**Collected data entries:**
BEGIN

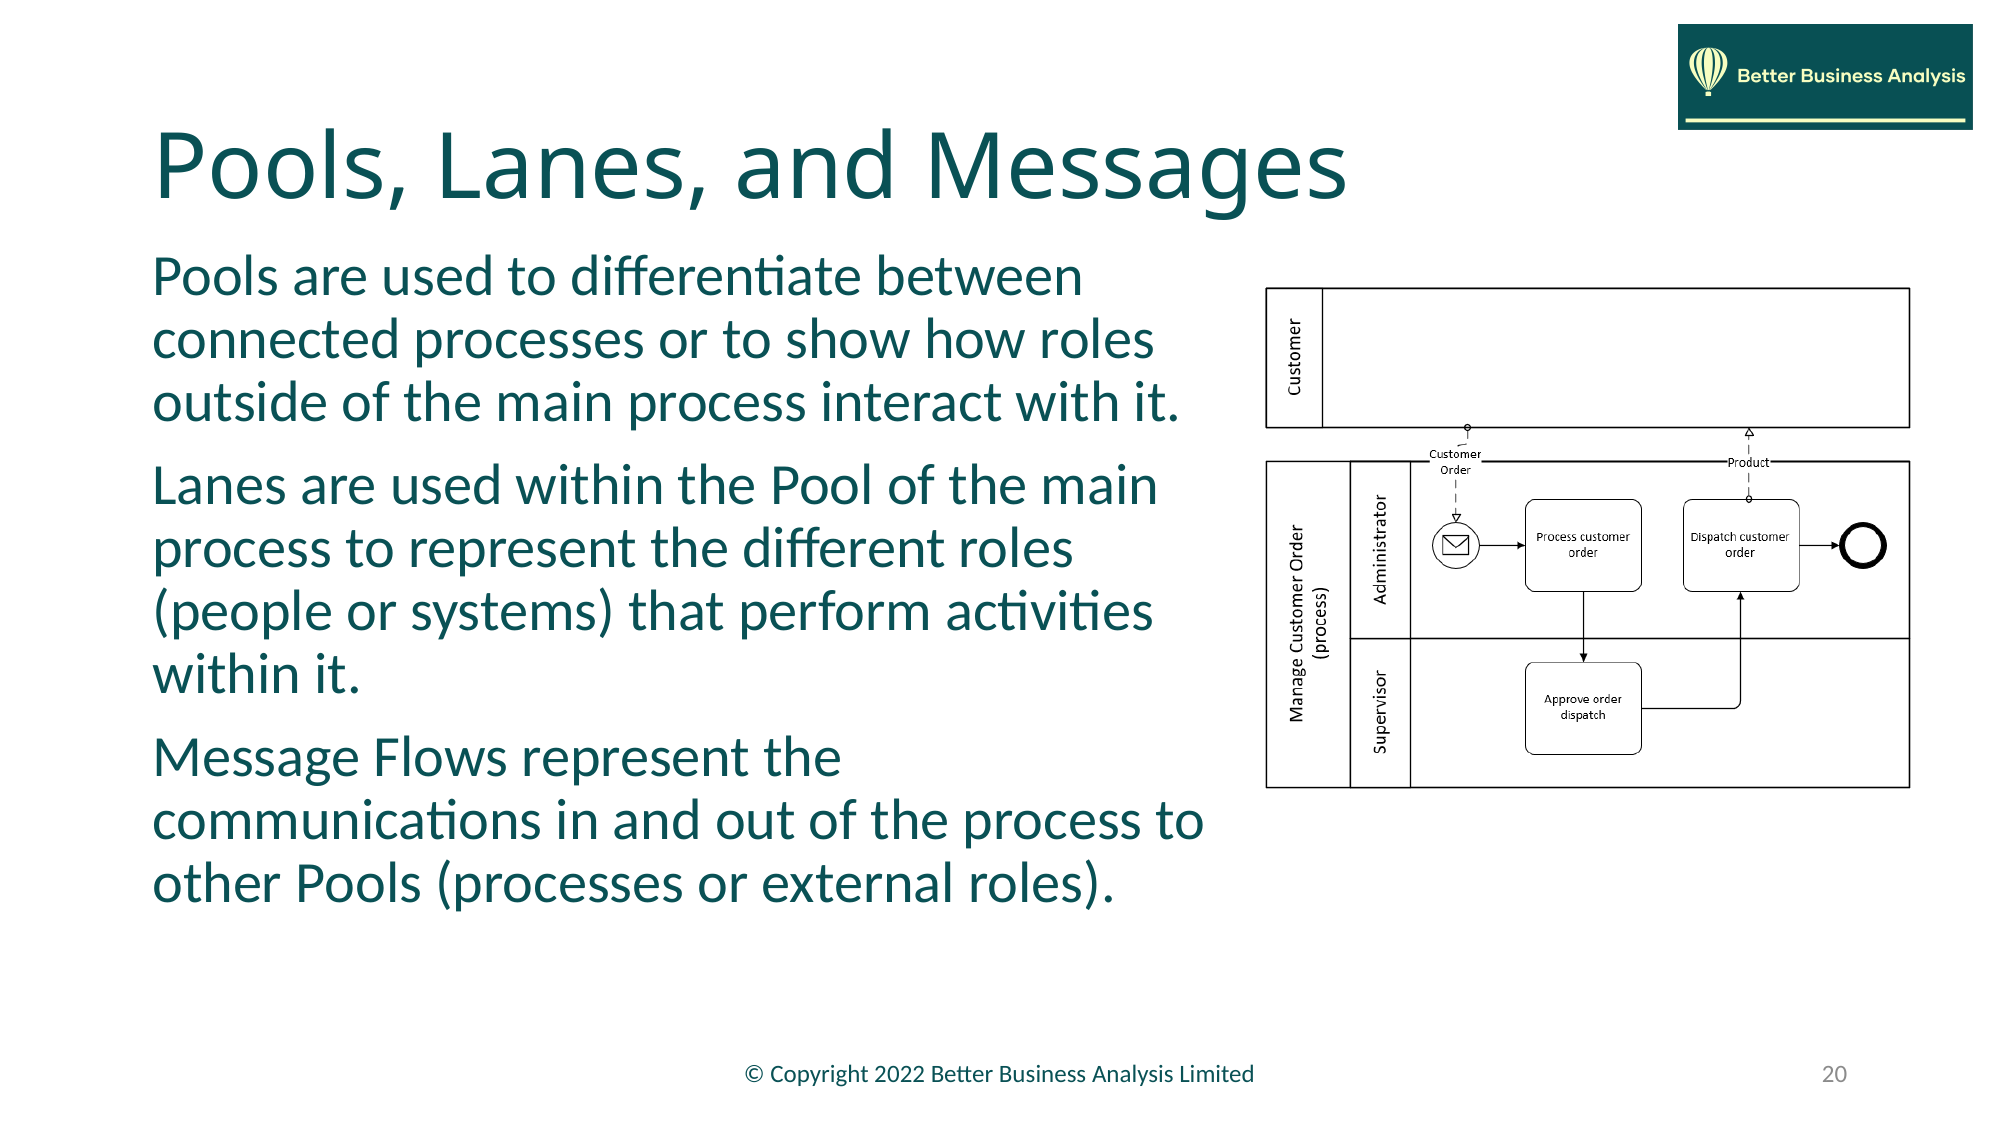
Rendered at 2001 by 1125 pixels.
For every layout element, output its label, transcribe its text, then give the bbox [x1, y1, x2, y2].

picture [1251, 277, 1927, 804]
title Pools, Lanes, and Messages [137, 59, 1863, 277]
list Pools are used to differentiate between connected processes or to show how roles outside of the main process interact with it. Lanes are used within the Pool of the main process to represent the different roles (people or systems) that perform activities within it. Message Flows represent the communications in and out of the process to other Pools (processes or external roles). [137, 237, 1252, 1043]
slide_number 20 [1412, 1042, 1863, 1103]
picture [1678, 24, 1973, 130]
footer © Copyright 2022 Better Business Analysis Limited [662, 1042, 1338, 1103]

END

**Problem requirements:** You are asked to output the records precisely as they appear, minus any pictures.

**Answer box:**
Rendered at 2001 by 1125 pixels.
For every layout element, output its label, transcribe its text, then give the bbox [x1, y1, x2, y2].

picture [1251, 277, 1927, 804]
title Pools, Lanes, and Messages [137, 59, 1863, 277]
list Pools are used to differentiate between connected processes or to show how roles outside of the main process interact with it. Lanes are used within the Pool of the main process to represent the different roles (people or systems) that perform activities within it. Message Flows represent the communications in and out of the process to other Pools (processes or external roles). [137, 237, 1252, 1043]
slide_number 20 [1412, 1042, 1863, 1103]
picture [1678, 24, 1973, 130]
footer © Copyright 2022 Better Business Analysis Limited [662, 1042, 1338, 1103]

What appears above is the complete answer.